| STUDY QUESTIONS |
a – Decide whether each statement agrees with the text on ERP timing of spatial selection, answering yes or no and quoting the words of the text that decide it. (i) Targets appeared more often to the left of fixation than to the right. (ii) 3D objects embedded in random-dot stereograms were among the less salient targets. (iii) Non-spatial selection is revealed by the early components P1 and N1.
b – Resume the text on ERP timing of spatial selection from where it stops.

BEGIN EXERCISE TEXT

ERP time course of perceptual and post-perceptual mechanisms of spatial selection

Abstract

Event-related potentials (ERPs) were recorded from volunteers performing a task requiring simple judgements about the spatial location of a single target that could appear with equal probability to the left or right of fixation. A robust finding in the ERP literature is a dichotomy between attentional selection for spatial and non-spatial features. Visual spatial selection is manifest as a modulation of early components (P1, N1) that reveal exogenous processes, while non-spatial selection is revealed by the presence of longer latency endogenous components (N2). We present an analysis of several conditions that require different degrees of visual analysis to confirm the location of the single target, and show that spatial selection can be manifest at early (N1) or later (N2) stages. Observers identified the location of targets that were more salient (2D line drawings with abrupt onset) or less salient (2D line drawings without abrupt onset or 3D objects embedded in random-dot stereograms). We examined differences in amplitude, latency, and topography of early ERP components (P1, N1, P2, N2), and compared responses measured over the left and right hemispheres in response to left and right targets. The results support the hypothesis that the processes involved in spatial selection can be manifest at early or late stages, dependent on the quality of the incoming data. Moreover, the iterative process by which the percept is established benefits from a change in the visual input that is specific to the target.

Introduction

Many studies have examined event-related potentials (ERP) to reveal the time course of visual attention. The tasks used have primarily been spatial cueing tasks in which attended and unattended stimuli are compared, or visual search tasks in which the target is presented in a visual array with one or more distractors. It is fairly well accepted that the mechanisms of attention for selection of spatial location are distinct from the mechanisms for selection of other cues such as colour, form, orientation, spatial frequency, and feature conjunctions [15], [26]. A robust finding is that there are timing differences between spatial and non-spatial selection. Spatial selection appears to have precedence in processing over attentional selection based on non-spatial cues [11], [17]. One way to characterize these differences is that spatial cues benefit from early attentional selection mechanisms and are more influenced by bottom-up exogenous input, whereas non-spatial cues rely on later mechanisms and are linked with top-down endogenous processes.

Although there is some evidence to suggest that it is possible to reverse the order of selection (e.g., colour prior to location) [17], the mechanisms which determine early or late selection of spatial location per se are not yet clear. This paper examines the nature of early perceptual and attentional processing of object information under conditions that make the spatial location of the target easy or difficult to extract from the visual display.

END EXERCISE TEXT
BEGIN RECORDS PROVIDED

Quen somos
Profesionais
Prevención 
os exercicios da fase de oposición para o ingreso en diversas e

END RECORDS PROVIDED
BEGIN RECORDS PROVIDED

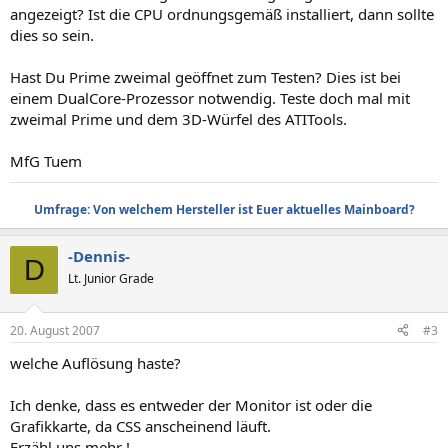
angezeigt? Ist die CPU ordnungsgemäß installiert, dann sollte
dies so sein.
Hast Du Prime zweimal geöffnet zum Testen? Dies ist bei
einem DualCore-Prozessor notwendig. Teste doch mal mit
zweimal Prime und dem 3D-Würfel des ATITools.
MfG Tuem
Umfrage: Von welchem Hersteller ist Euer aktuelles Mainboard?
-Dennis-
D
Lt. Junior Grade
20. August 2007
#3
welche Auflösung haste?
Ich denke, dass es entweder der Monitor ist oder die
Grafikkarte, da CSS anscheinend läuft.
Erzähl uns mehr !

END RECORDS PROVIDED

| ANSWERS IN ORDER |
a –
(i) No: "could appear with equal probability to the left or right of fixation"
(ii) Yes: "less salient (2D line drawings without abrupt onset or 3D objects embedded in random-dot stereograms)"
(iii) No: "non-spatial selection is revealed by the presence of longer latency endogenous components (N2)"

b –
In Experiment 1, observers made simple decisions about the spatial location of object parts embedded in random-dot autostereograms. Extracting information about an object embedded in a random-dot stereogram requires processing that is additional to that needed to recognize a 2D line drawing of the same object. Form perception in random-dot stereograms is not available in the 2D representation of the image, but is based on the correlation between the information presented to each eye. Thus, the cyclopean object contours are defined by retinal disparity, and corresponding monocular dot patterns must be fused before the depth object can be identified [20].

Recent single cell work from monkeys suggests that, although V1 neurons respond to stereoscopic surfaces related to receptive field location [4], [40], stereoscopic edges and edge orientation are explicitly represented in area V2 [40]. This is interesting in light of the evidence that V2 cells are also important in the response to illusory contours [30], for example, the contours of a Kanizsa triangle (but see [9]). Essentially, the contours of the cyclopean object embedded in a random-dot stereogram are illusory in the same sense that the contours of a Kanizsa triangle are illusory. In such cases, the second-order features depend on the configuration of first-order features. The first-order features of random-dot stereograms are the dots, and the second-order features are the contours of the object perceived once the correct correspondence has been attained between the dot patterns represented on the left and right retinae.

The results of Experiment 1 suggested that simple selection of spatial location is delayed in time when the stimulus is defined by second-order features. The results may provide insight into the interpretation of ERP components for which the generator sites are not easily localized. Note that cells in V2 are selective for complex shapes [13], and could be important to timing differences for object analysis.